§ What you are asked to do
Where the lines below hold images, skip those and copy every word exactly.

§ Data below
BEGIN

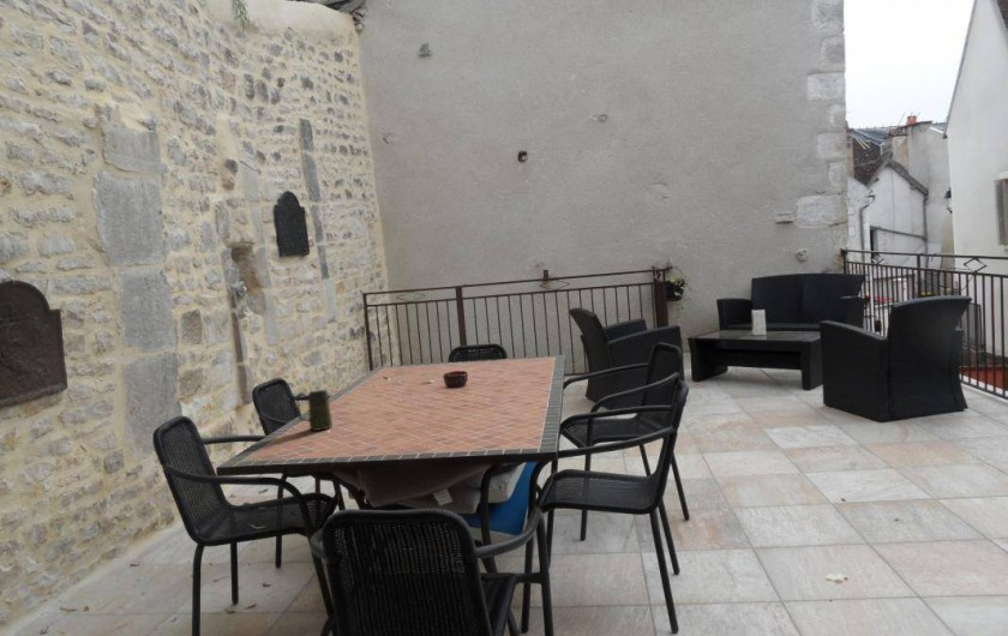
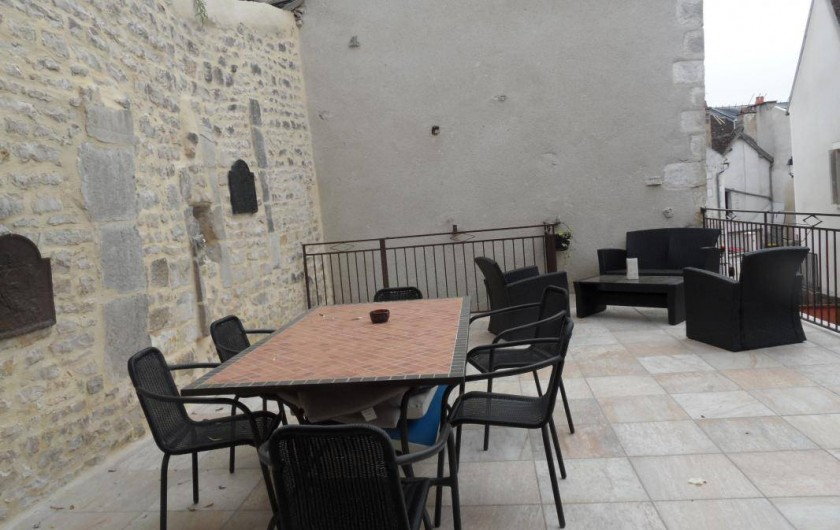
- mug [295,389,334,432]
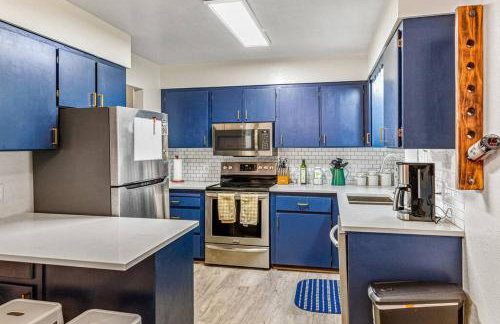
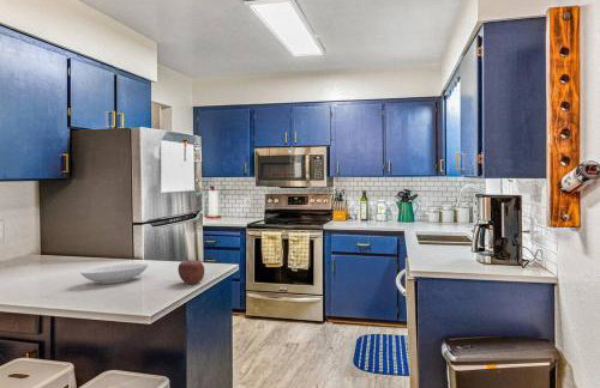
+ bowl [79,262,150,285]
+ apple [176,259,205,285]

END

§ Exercise solution
- mug [295,389,334,432]
+ bowl [79,262,150,285]
+ apple [176,259,205,285]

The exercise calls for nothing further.